I wish I could wrap up this story by saying it was the best fish soup of my life and totally worth the herculean efforts, but it was oily and bland, and I pulled an entire backbone out of the flavorless broth. There weren't even any cats around to help. I finally got my happy ending when we returned to Athens the next day and successfully located half-decent fish soup. The staff accidentally gave us four full servings instead of one--clearly divine intervention to make up for this epic fail.
I wanted to make a separate post wrapping up the entire trip with a few key takeaways, but I fear that would run the risk of me never actually finishing this series. I'll leave you with an abbreviated version here instead.
1. Every time I travel, people tell me to "be safe" and not go anywhere alone. It's solid life advice no matter where you are, but I have to admit that I did wind up alone at some point during every stop of this trip, and I honestly felt safer in Greece than many places I've visited in the U.S. There was one moment in particular when I was hunting $10 dresses on a questionable-looking side street in Athens where I started to wonder if I had made a mistake. Halfway down the block, I looked up and realized that there were easily 40 other people walking down the street, and every single one of them was male.

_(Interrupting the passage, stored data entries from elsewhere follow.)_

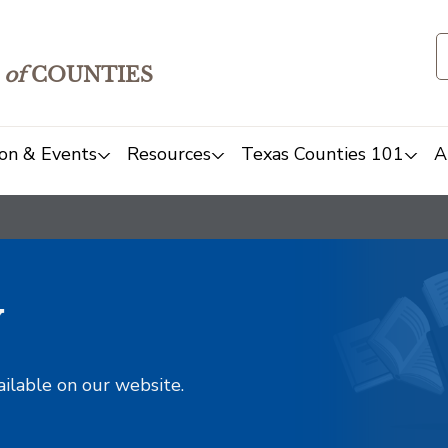
of
COUNTIES
on & Events
Resources
Texas Counties 101
A
y
ailable on our website.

It was such a strange phenomenon to be the only female in a small crowd, a weird glitch in the pedestrian matrix. But I kept walking and minding my own business, and you know what? So did they. What a wild concept. (I did make a mental note to exercise a little more caution while bargain hunting in the future, because actual nefarious individuals probably could use that weakness against me.)
2. I was dreading the public bathroom situation in a country where you can't flush toilet paper, but I swear to you that every single public bathroom I went to in Greece was cleaner than 95% of the public toilets I've used here. One of the beach bathrooms that we saw had a $1 admission fee and had me thinking if I could throw a dollar at a gas station bathroom here and not run out gagging, I'd do it with joy and consider leaving a tip.
3. On a serious note, sometimes I take a step back and look at all of the experiences I've had because of Hanson, and as cheesy as it sounds, I thank God that I was born into the same timeline as them. This trip made it more evident than ever that I should also be thanking God that I was born in the time of convenient travel technology. Having a handheld device that can translate languages, bring a ride to my location in minutes, and help me find the closest...ANYTHING...is a truly amazing blessing not to be taken for granted. I can plan it, book it, document it, and then come home and bore you all to sleep with the details, all with the touch of a few buttons. And I can do it all with a couple of long distance friends that I never would have met without that same technology. From streets to suites, and five star feasts to fish soup fails, I'm always grateful for the adventure.